Ajaka was an Oyo emperor (located within modern-day Nigeria) who was twice on the throne. His father was Oranyan or Oranmiyan and his brother, according to the historian Samuel Johnson, was Shango.

==Life==
Ajaka originally ruled Oyo as a regent - and heir-apparent - of his father. After the death of his father, he eventually was replaced on the throne by his more war-like brother, Shango. He lived in a fierce and tumultuous age, but he was originally a man of a peaceful disposition which was perceived as weakness. The reason for this is not far-fetched: it seems the emperor was resolved to busy himself with palace affairs while simultaneously allowing his warriors more freedom than was traditional. This led to him being deposed and his brother being proclaimed emperor after a series of insubordinations from his local chiefs.

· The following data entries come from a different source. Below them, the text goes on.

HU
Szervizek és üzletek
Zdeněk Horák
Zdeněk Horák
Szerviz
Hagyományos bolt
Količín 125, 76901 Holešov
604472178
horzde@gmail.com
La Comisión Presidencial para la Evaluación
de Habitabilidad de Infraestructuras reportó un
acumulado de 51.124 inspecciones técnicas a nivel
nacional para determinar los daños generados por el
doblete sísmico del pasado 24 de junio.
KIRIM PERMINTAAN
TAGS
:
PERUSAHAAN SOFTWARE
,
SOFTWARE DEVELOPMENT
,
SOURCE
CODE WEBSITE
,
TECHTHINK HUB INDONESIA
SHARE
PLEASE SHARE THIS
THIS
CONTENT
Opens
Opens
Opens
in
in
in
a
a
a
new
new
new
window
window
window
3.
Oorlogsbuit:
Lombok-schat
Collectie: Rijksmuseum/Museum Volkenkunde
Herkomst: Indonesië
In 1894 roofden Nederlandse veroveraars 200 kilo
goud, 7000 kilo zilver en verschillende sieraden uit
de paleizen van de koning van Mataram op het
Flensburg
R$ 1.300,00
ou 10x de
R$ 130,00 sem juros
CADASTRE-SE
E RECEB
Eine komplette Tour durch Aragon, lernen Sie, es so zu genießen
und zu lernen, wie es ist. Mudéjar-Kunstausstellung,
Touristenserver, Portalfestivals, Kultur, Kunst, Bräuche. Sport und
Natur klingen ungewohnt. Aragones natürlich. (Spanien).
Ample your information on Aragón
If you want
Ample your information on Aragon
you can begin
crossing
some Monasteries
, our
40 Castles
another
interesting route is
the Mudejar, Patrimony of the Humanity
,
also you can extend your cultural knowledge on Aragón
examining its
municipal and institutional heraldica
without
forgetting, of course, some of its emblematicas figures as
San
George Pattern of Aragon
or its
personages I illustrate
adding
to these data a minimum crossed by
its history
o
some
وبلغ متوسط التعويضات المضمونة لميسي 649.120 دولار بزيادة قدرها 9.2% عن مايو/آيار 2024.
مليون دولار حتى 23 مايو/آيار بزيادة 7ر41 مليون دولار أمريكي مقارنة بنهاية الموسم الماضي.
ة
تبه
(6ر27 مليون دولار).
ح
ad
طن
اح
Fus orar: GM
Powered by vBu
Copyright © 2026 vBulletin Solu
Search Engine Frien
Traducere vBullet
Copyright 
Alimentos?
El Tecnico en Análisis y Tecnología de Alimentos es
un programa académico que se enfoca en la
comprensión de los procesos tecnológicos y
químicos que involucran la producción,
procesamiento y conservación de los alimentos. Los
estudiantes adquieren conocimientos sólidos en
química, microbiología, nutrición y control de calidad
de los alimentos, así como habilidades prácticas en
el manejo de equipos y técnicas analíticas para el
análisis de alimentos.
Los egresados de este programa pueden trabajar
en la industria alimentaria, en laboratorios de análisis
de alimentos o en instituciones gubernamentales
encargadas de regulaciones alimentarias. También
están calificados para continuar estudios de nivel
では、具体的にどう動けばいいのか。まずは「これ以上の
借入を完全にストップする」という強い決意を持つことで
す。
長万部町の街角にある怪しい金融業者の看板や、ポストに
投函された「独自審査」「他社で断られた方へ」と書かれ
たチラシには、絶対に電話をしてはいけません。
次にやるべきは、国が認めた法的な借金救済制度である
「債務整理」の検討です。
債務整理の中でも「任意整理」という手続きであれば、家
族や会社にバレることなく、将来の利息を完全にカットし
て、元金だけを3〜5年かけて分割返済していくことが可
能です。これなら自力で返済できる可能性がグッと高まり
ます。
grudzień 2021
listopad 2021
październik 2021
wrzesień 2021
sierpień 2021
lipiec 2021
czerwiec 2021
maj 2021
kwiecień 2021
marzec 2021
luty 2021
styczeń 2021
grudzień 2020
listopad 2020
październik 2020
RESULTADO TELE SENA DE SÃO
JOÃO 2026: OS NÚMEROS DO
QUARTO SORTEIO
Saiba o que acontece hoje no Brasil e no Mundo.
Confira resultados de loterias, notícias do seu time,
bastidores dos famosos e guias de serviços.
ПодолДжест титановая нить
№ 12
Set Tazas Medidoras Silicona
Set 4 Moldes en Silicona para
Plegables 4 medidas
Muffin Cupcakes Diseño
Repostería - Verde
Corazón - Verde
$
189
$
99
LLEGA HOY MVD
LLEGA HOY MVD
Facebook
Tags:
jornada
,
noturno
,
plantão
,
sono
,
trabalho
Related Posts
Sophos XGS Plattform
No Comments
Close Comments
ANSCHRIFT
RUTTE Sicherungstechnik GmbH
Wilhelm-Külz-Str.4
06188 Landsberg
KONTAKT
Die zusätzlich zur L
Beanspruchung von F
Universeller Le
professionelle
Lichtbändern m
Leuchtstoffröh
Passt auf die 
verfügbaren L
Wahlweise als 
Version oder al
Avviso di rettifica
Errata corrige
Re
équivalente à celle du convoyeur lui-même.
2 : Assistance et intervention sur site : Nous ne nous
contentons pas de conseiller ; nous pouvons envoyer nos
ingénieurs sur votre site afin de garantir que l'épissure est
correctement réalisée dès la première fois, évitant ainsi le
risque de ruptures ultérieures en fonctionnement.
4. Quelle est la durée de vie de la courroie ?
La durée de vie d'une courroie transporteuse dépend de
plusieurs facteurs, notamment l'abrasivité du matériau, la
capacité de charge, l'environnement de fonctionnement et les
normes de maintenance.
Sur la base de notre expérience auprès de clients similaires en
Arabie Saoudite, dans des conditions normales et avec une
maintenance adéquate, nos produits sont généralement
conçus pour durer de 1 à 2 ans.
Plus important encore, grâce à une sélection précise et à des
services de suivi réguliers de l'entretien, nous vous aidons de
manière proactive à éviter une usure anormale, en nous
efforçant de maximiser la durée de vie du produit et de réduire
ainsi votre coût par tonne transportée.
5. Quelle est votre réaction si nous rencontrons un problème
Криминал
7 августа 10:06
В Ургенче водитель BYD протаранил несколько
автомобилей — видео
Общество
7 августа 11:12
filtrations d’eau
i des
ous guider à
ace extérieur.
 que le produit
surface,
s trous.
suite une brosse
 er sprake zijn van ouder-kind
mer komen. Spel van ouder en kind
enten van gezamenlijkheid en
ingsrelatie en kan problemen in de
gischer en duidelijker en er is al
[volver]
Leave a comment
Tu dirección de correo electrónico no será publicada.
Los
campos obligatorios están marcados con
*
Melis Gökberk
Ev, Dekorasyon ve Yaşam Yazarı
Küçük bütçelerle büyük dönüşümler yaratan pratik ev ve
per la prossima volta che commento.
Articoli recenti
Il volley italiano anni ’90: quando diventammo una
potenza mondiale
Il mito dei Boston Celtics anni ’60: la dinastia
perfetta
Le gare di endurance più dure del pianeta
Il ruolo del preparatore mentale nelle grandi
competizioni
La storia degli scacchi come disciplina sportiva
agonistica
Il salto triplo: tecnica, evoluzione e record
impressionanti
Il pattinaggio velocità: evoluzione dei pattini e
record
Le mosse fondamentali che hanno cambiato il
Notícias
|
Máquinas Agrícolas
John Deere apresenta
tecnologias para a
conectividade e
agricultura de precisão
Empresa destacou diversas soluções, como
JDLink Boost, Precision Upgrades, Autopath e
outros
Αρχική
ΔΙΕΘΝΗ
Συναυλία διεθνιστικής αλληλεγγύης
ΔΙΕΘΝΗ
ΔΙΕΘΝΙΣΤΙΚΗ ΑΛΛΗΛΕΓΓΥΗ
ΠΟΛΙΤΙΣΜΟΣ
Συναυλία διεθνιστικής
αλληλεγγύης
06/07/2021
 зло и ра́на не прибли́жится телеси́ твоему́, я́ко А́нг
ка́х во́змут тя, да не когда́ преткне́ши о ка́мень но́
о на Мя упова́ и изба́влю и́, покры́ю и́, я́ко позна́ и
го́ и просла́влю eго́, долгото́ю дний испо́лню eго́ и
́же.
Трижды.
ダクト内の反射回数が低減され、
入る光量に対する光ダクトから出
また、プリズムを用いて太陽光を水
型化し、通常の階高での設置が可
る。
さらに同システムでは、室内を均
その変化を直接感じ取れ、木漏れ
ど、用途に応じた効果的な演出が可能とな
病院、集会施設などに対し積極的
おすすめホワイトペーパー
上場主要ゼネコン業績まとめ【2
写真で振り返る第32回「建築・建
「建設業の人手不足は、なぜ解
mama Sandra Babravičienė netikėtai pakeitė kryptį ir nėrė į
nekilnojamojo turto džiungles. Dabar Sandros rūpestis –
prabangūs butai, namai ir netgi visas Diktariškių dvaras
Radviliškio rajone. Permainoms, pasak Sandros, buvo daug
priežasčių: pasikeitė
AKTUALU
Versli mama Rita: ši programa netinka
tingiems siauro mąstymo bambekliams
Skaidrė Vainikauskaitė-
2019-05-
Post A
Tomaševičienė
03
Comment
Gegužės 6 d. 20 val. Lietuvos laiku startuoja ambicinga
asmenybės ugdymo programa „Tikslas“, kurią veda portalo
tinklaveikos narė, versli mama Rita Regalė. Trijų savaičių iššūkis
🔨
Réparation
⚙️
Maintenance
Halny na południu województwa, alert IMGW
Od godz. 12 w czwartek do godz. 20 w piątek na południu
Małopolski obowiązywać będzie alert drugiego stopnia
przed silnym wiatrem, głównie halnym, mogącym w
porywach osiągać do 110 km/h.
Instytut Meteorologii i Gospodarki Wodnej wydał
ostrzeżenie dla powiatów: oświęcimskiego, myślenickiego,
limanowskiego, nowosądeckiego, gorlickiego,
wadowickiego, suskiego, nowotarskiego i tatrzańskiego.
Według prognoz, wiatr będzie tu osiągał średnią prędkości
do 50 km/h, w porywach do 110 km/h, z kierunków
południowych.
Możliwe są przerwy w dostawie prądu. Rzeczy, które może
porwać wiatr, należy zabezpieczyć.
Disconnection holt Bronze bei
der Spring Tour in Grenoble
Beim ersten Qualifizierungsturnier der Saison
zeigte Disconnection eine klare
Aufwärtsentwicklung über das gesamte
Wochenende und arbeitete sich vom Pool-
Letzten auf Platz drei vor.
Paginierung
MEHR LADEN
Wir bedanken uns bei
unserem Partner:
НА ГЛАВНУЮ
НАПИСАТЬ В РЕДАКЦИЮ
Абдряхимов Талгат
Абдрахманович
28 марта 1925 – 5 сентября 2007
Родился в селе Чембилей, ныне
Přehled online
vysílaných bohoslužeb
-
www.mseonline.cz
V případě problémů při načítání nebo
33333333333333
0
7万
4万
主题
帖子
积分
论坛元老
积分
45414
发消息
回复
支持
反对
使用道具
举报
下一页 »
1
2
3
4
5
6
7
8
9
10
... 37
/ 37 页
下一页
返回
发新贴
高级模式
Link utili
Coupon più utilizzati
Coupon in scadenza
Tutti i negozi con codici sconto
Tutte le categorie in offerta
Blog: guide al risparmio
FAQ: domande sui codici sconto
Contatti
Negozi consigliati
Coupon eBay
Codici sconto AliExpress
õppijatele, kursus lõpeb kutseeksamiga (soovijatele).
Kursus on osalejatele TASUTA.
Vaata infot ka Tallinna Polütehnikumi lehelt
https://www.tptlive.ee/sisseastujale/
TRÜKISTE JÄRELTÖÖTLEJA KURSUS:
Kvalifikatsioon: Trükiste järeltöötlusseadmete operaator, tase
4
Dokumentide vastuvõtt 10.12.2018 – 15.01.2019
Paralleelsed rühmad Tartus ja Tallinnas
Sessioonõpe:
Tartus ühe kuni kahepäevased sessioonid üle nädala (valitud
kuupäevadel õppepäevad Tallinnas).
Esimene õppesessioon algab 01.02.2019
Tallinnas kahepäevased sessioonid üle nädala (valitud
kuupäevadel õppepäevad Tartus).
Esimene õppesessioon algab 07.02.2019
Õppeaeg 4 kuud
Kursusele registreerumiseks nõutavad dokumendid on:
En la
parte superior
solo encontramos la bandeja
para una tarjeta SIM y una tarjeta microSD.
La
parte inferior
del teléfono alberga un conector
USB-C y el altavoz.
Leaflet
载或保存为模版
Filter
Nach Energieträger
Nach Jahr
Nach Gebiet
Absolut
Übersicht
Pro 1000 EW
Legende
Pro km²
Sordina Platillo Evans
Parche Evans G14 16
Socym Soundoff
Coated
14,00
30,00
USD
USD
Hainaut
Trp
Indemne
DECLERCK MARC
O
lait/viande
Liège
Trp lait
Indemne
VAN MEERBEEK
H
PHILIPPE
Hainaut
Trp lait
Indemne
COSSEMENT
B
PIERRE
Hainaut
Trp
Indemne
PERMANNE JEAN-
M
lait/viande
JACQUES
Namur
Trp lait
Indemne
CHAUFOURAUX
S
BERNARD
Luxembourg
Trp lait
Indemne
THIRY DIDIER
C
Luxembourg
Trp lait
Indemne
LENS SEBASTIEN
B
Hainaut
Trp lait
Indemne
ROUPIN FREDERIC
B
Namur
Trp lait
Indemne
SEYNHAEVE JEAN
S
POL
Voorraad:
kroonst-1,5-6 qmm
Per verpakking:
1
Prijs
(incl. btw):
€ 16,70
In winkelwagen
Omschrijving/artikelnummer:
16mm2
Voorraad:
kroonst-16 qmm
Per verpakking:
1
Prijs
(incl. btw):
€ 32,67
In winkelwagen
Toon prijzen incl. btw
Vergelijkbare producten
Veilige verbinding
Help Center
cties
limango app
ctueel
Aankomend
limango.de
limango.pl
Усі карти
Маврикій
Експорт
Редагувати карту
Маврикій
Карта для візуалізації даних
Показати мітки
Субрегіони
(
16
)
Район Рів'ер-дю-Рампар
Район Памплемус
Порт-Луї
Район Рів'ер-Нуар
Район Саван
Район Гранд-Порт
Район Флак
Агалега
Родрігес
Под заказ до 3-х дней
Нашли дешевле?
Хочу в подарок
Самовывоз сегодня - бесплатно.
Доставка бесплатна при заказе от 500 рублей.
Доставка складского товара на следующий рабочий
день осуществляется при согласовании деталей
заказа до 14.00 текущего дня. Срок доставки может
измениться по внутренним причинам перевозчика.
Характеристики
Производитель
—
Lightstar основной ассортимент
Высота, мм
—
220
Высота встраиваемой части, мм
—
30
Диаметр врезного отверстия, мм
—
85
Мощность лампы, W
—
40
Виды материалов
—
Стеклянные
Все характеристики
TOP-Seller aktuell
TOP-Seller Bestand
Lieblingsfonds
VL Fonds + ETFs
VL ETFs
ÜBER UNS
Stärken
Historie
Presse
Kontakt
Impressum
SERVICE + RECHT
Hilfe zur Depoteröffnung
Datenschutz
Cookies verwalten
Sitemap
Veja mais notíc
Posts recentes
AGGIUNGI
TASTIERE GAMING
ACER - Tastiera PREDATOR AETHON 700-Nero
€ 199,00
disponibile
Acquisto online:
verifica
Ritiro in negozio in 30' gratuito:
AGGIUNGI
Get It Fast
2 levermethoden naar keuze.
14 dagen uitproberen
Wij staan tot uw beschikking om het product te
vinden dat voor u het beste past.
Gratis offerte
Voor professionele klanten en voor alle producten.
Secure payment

He was later called on to ascend the throne after the death of Shango, who, as a semi-legendary figure, became a deity of thunder. In his later years, he changed from being mild mannered to a warlike emperor, and was similar to his brother. The Basorun or prime minister and commander-in-chief during his second reign was Salekoudi, and it was in this period that the Yoruban drum, Ogidigbo, was introduced to Oyo. The drum was and still is used in great festivals where the Alaafin and the Basorun are present.

Ajaka had one child, a daughter, who died in a fire shortly after her marriage.